Es como bailar bailes de salón solo. Tan incomprensible para mí como un poema escrito en Tamil, como un esquimal intentando describir el desierto del Sahara: como si pudieras explicar el vacío del amor que ya se fue, se marchó… Ese silencio metálico que desgarra tus entrañas.

Todas esas sensaciones son las que tengo cuando voy a celebrar el sacramento de nuestra fe. Un conjunto de gestos a los que asisto. Si: digo asisto porque la mayoría recae sobre el oficiante que, de oficio, actúa y ejecuta una liturgia sabida, conocida por los que estamos, pero incomprensible para la mayoría de quienes habrían de ser receptores de la Buena Nueva de Jesús de Nazaret.

Y digo asisto porque no celebro. En el caso de poder usar el verbo “Concelebrar” sería porque habría otro sacerdote. Creía que era la comunidad, pero no…

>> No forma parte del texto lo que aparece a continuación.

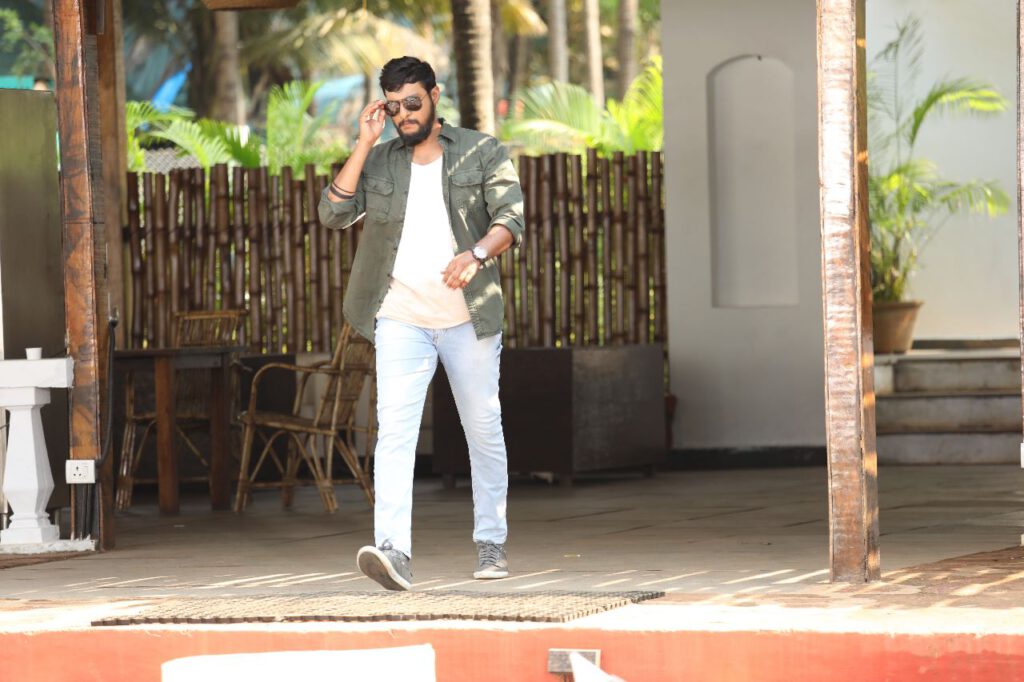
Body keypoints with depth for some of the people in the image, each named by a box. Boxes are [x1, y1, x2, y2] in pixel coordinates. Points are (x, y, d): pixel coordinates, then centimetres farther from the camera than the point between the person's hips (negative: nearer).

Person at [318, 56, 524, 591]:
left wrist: (477, 253, -27)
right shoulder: (378, 162, 10)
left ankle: (491, 542, 24)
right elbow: (333, 213, -2)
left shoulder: (482, 153, 3)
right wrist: (363, 145, -5)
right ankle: (393, 550, -26)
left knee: (483, 427, 9)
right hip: (401, 319, 1)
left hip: (467, 316, 0)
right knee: (394, 428, -15)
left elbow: (510, 218, -8)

Una liturgia que pretende preservar lo sagrado. No voy a entrar en la cantidad de razones que tienen los liturgistas para definir colores, hardware y demás necesidades de atrezzo: es complacencia de unos pocos.

Por ello, y por enésima vez, vuelvo a preguntar: ¿Dónde es la fiesta? ¿Dónde los animadores que inflaman el corazón de los creyentes que vamos a misa? ¿Dónde los que multiplican el pan y los peces para dar de comer a tanto hambriento? ¿Por qué no alzar la voz en los descampados en vez de las pulcras iglesias, limpias de toda sospecha de frontera, de vivir en salida?

Doy gracias a Dios por la herencia que recibimos de los siglos pretéritos. Pero si esa herencia sólo sirve a quienes, complacidos por la belleza de los gestos, viven para ellos y no son comprensibles, asequibles a la mayoría… Si no comunican porque continente y contenido no tienen nada que ver entre sí, entonces, me parecen gestos absolutamente prescindibles.

La liturgia de la vida da de comer al hambriento, agua al sediento. No le importa que no haya cuchara, tenedor, plato o cuchillo de pescado: No sabe de manteles. Lo que hace la vida es darse.